Fresh Perspectives is an ongoing series from Canadian Grocer in partnership with the Canadian Produce Marketing Association (CPMA), where we check in with produce leaders from across the country to find out how consumer behaviours are changing, what the biggest challenges are for produce and what the outlook is for this critical department. For this edition we talk to Rob Johnson, produce operations manager at B.C.’s Country Grocer. Here are edited excerpts from our interview:
What changes have you noticed in terms of shopper behaviour in recent months?
I’ve noticed that our shoppers want more bagged products. They’re more inclined to pick up a bag of apples quickly instead of rooting through [a display] of product that other people may have touched. I think it’s all psychological because there’s no contamination with the fruit; it’s just something people are thinking about. They [shoppers] also want a clean department, full displays [and] to be able to social distance while shopping. They also want to buy more local produce and support our farmers.
Speaking of local, will it play a more important role in your offer going forward?
I have always supported all of our B.C. growers and Canadian suppliers. Local produce is what our customers want to buy and I have every local product that is available daily, and always have B.C. produce [featured] in our ad flyers.
Produce is not an easy category, but what would you say are some of the big challenges facing this department?
Shortage of produce, trucking, staffing of the produce departments, lack of workers on our farms harvesting—and a lot of these issues are ongoing. I’m doing all I can to keep our produce departments full, and without all of my suppliers, I could not do this. I’ve been doing this for more than 40 years and have developed a really good working relationship with my suppliers over the years.

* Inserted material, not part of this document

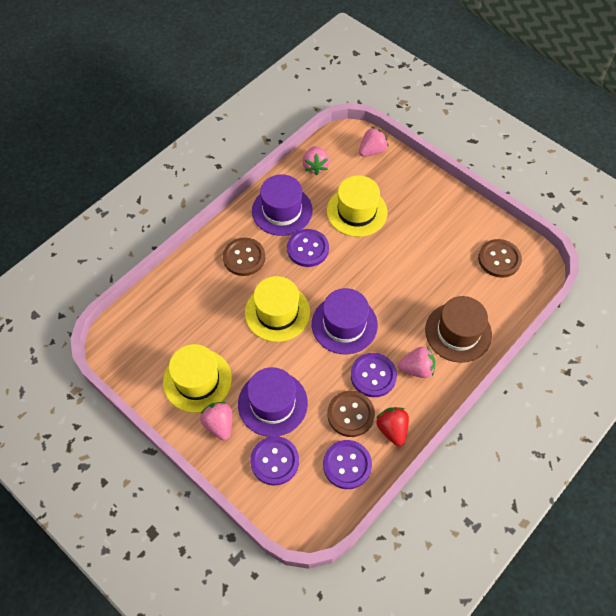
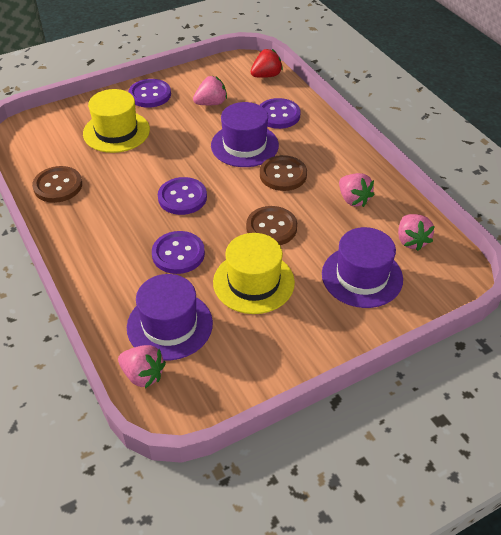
brown hat: 1 -> 0
yellow hat: 3 -> 2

With staffing, it has been an issue [particularly at the beginning of the pandemic] with some of our employees not wanting to come to work and we understood and gave them the opportunity to do that. Overall, our staff has been doing a great job in looking after our customers and keeping them safe. We also have a great team in every store helping our staff with all concerns while working [during] COVID-19.
What makes for an effective produce merchandising strategy?

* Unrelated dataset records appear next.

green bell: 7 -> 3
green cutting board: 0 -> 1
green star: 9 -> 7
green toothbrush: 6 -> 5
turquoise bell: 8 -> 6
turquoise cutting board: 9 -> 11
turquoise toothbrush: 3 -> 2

It all comes down to having the best quality product and really highlighting the seasonal produce. Our stores and our produce departments are very well merchandised and I have worked really hard with the [team] over the years to be able to that. But giving our customers what they want, and what they count on us to have, in our departments daily is really important.

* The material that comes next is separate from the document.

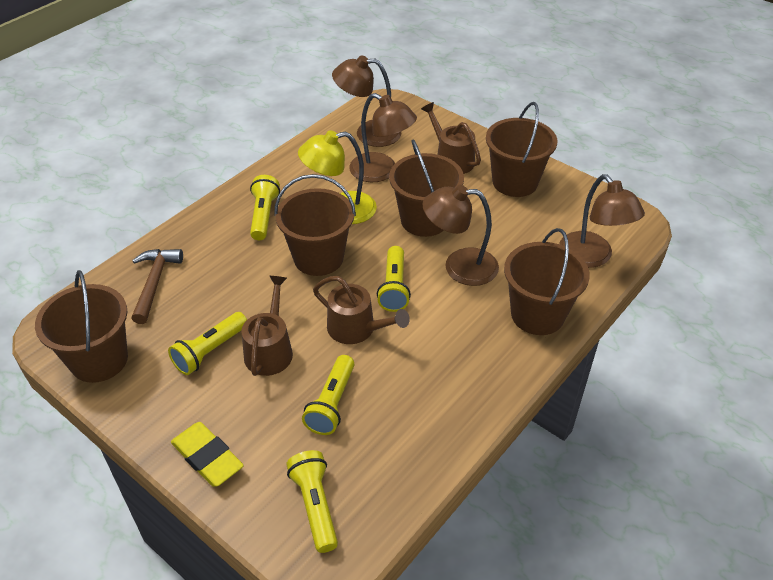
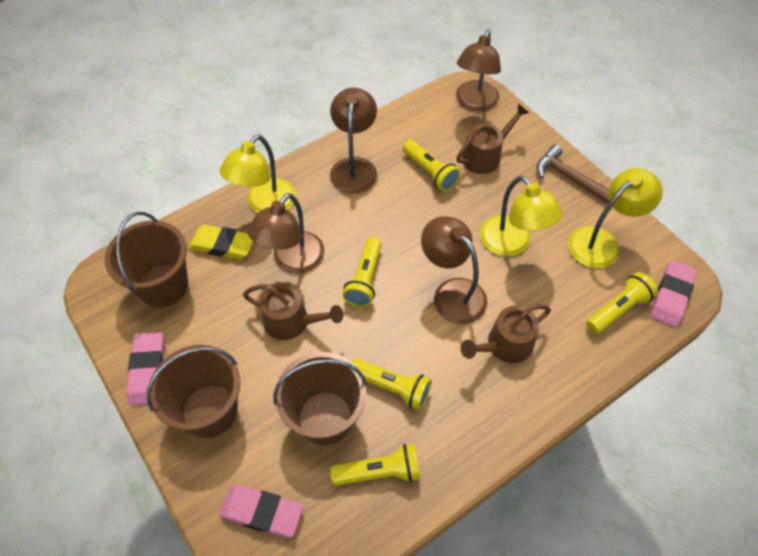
brown bucket: 5 -> 3
pink eraser: 0 -> 3
yellow lamp: 1 -> 3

What have you found to be the most effective way to minimize shrink?
Shrink is an ongoing issue in any produce department, but we manage it by buying the freshest produce we can possibly buy. If you keep your displays full and fresh it will sell faster. Most stores get deliveries daily so we maintain stock control and buy only what we need for our daily sales.
How do you assure customers of the safety of items in the produce department?
With all the new rules on the accountability for any produce coming out of the U.S. and the world, there is more controlled safety of the produce being offered to our customers. We’re also a CanadaGAP-certified company with the Government of Canada, and we comply with all the rules and regulations for having safe produce in our departments.
How would you describe the outlook for produce?
I know the produce sales in our stores and across Canada will be increasing and getting stronger with our customers wanting to eat more healthy, and also eating more at home. With the continued support for local produce, I know that our growers across Canada will also have a better future. We need to support the farmers and make sure they get what they need so they can keep growing for us next year and the years to come.